NEW DELHI: Pythons, seriously endangered in India, are fast disappearing from Manipur where smuggling of this reptile is on the rise.

Wildlife experts blame this on the lack of enforcement of the existing laws in the country.

Python gall bladder is in demand in South East Asian countries and the snake is now being hunted in large numbers in Manipur for this as well as the valuable snake hide. Despite this knowledge the authorities have been unable to control the smuggling of pythons, parts of which are used for largely medicinal purposes. Officials say hefty amounts of money is involved, and the python smugglers are easily able to escape the eye of the law.

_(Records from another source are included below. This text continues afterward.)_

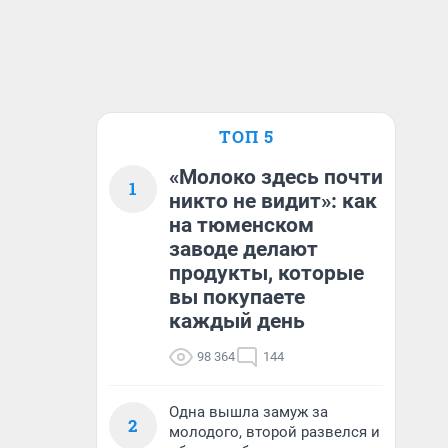
ТОП 5
«Молоко здесь почти
1
никто не видит»: как
на тюменском
заводе делают
продукты, которые
вы покупаете
каждый день
98 364
144
Одна вышла замуж за
2
молодого, второй развелся и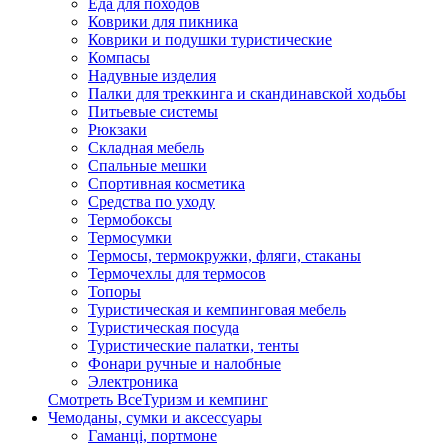
Еда для походов
Коврики для пикника
Коврики и подушки туристические
Компасы
Надувные изделия
Палки для треккинга и скандинавской ходьбы
Питьевые системы
Рюкзаки
Складная мебель
Спальные мешки
Спортивная косметика
Средства по уходу
Термобоксы
Термосумки
Термосы, термокружки, фляги, стаканы
Термочехлы для термосов
Топоры
Туристическая и кемпинговая мебель
Туристическая посуда
Туристические палатки, тенты
Фонари ручные и налобные
Электроника
Смотреть ВсеТуризм и кемпинг
Чемоданы, сумки и аксессуары
Гаманці, портмоне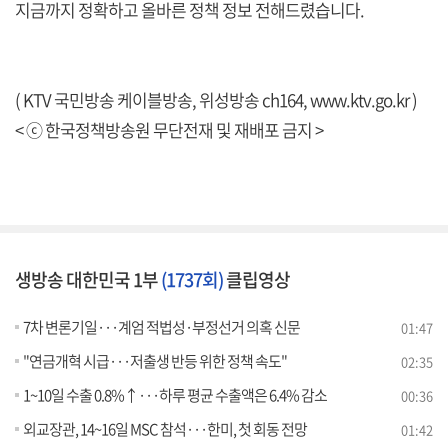
지금까지 정확하고 올바른 정책 정보 전해드렸습니다.
( KTV 국민방송 케이블방송, 위성방송 ch164,
www.ktv.go.kr
)
< ⓒ 한국정책방송원 무단전재 및 재배포 금지 >
생방송 대한민국 1부
(1737회)
클립영상
7차 변론기일···계엄 적법성·부정선거 의혹 신문
01:47
"연금개혁 시급···저출생 반등 위한 정책 속도"
02:35
1~10일 수출 0.8%↑···하루 평균 수출액은 6.4% 감소
00:36
외교장관, 14~16일 MSC 참석···한미, 첫 회동 전망
01:42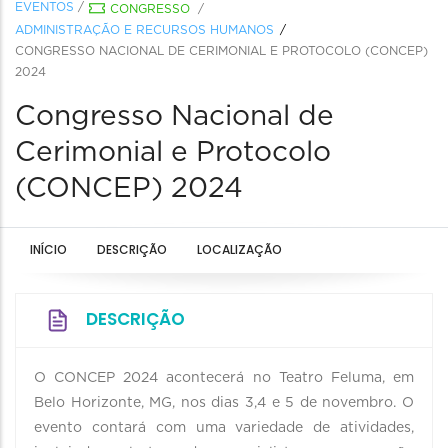
EVENTOS
/
CONGRESSO
/
ADMINISTRAÇÃO E RECURSOS HUMANOS
CONGRESSO NACIONAL DE CERIMONIAL E PROTOCOLO (CONCEP)
2024
Congresso Nacional de
Cerimonial e Protocolo
(CONCEP) 2024
INÍCIO
DESCRIÇÃO
LOCALIZAÇÃO
DESCRIÇÃO
O CONCEP 2024 acontecerá no Teatro Feluma, em
Belo Horizonte, MG, nos dias 3,4 e 5 de novembro. O
evento contará com uma variedade de atividades,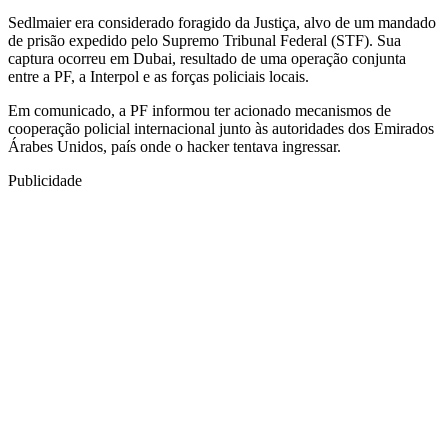
Sedlmaier era considerado foragido da Justiça, alvo de um mandado
de prisão expedido pelo Supremo Tribunal Federal (STF). Sua
captura ocorreu em Dubai, resultado de uma operação conjunta
entre a PF, a Interpol e as forças policiais locais.
Em comunicado, a PF informou ter acionado mecanismos de
cooperação policial internacional junto às autoridades dos Emirados
Árabes Unidos, país onde o hacker tentava ingressar.
Publicidade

Speaking to The Citizen, Louies Jose, Head of Enforcement Assistance and Law, Wildlife of India said, “ The python is a delicacy in the north eastern region. They have also been used for traditional medical practices. So the demand is high. The smugglers are aware that even if they are caught they will manage to come out. So they care less. They certainly need to be protected but with weak enforcement of law it is not possible”.

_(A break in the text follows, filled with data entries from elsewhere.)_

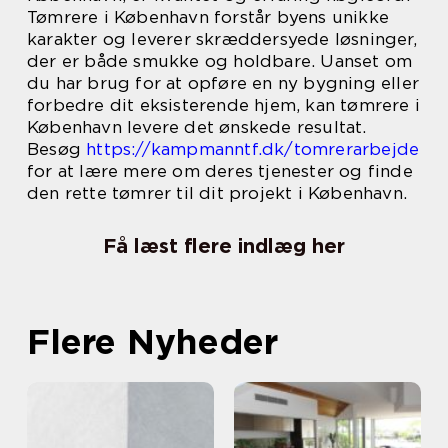
Tømrere i København forstår byens unikke
karakter og leverer skræddersyede løsninger,
der er både smukke og holdbare. Uanset om
du har brug for at opføre en ny bygning eller
forbedre dit eksisterende hjem, kan tømrere i
København levere det ønskede resultat.
Besøg
https://kampmanntf.dk/tomrerarbejde
for at lære mere om deres tjenester og finde
den rette tømrer til dit projekt i København.
Få læst flere indlæg her
Flere Nyheder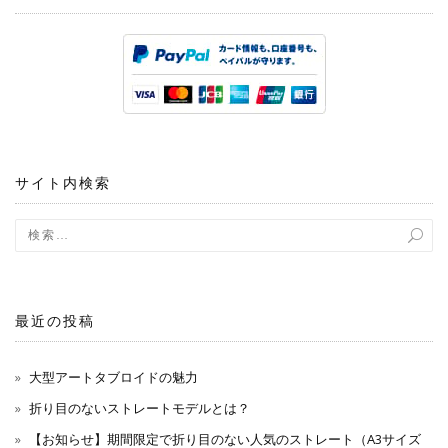
サイト内検索
最近の投稿
大型アートタブロイドの魅力
折り目のないストレートモデルとは？
【お知らせ】期間限定で折り目のない人気のストレート（A3サイズ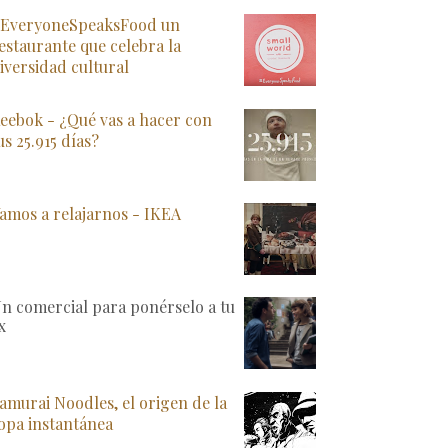
EveryoneSpeaksFood un
estaurante que celebra la
iversidad cultural
eebok - ¿Qué vas a hacer con
us 25.915 días?
amos a relajarnos - IKEA
n comercial para ponérselo a tu
x
amurai Noodles, el origen de la
opa instantánea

The age old traditional healers still support animal trafficking for mythical cure. These practices have trickled down ages from community to community. The traditional healers have their arguments. They claim that when the medical practitioners can practice their profession then why not them. The key to provide health and cure are only with the traditional healers they believe and the communities have faith in them.

Speaking to The Citizen, Editor of the Free Press Imphal, Pradeep Phanjoubam said , “The wildlife experts keep pointing out about the rise in smuggling and trafficking. The practices are age old and it is very difficult to convince them not to kill a python. It is an issue in this region”.

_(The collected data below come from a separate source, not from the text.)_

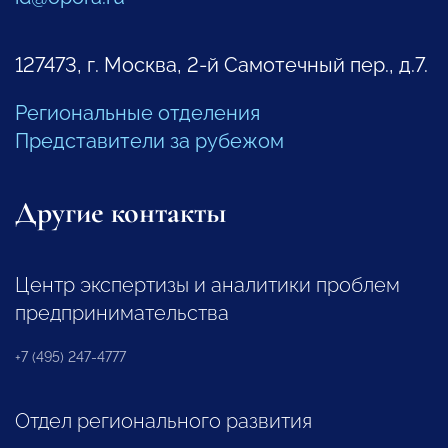
127473, г. Москва, 2-й Самотечный пер., д.7.
Региональные отделения
Представители за рубежом
Другие контакты
Центр экспертизы и аналитики проблем
предпринимательства
+7 (495) 247-4777
Отдел регионального развития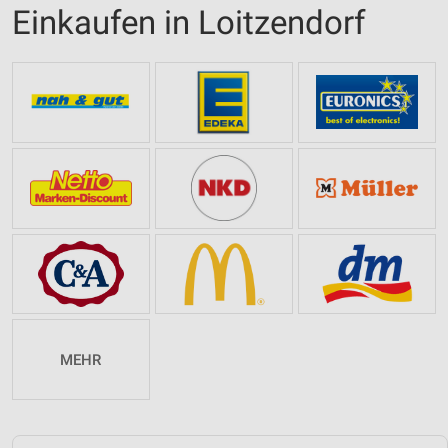
Einkaufen in Loitzendorf
MEHR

Our Constitution places the responsibility for wildlife protection on both the government and the citizens of the country. Article 51 (A)(g) reiterates that it is every Indian’s fundamental duty to protect wildlife.

Wildlife experts are saying that geckos are also being supplied to Indonesia, China, and other Southeast Asian countries as they are thought to cure cancer, impotency, diabetes and other ailments but scientifically they have never been proven so.

Similar reasons apply to the python which is believed to cure cough and fever.

The reptile species falls under Schedule I (the most-endangered species) of the Wildlife Protection Act, 1972. Authorities from the Wildlife Department have to make sure that people at the end of day should not be treated as experimental subjects.

“The beliefs have been so strong that counseling hardly helps. There need to be a constant monitoring and one to one dialogue process to involve the community to improve the situation , that is the only way forward,” Jose added.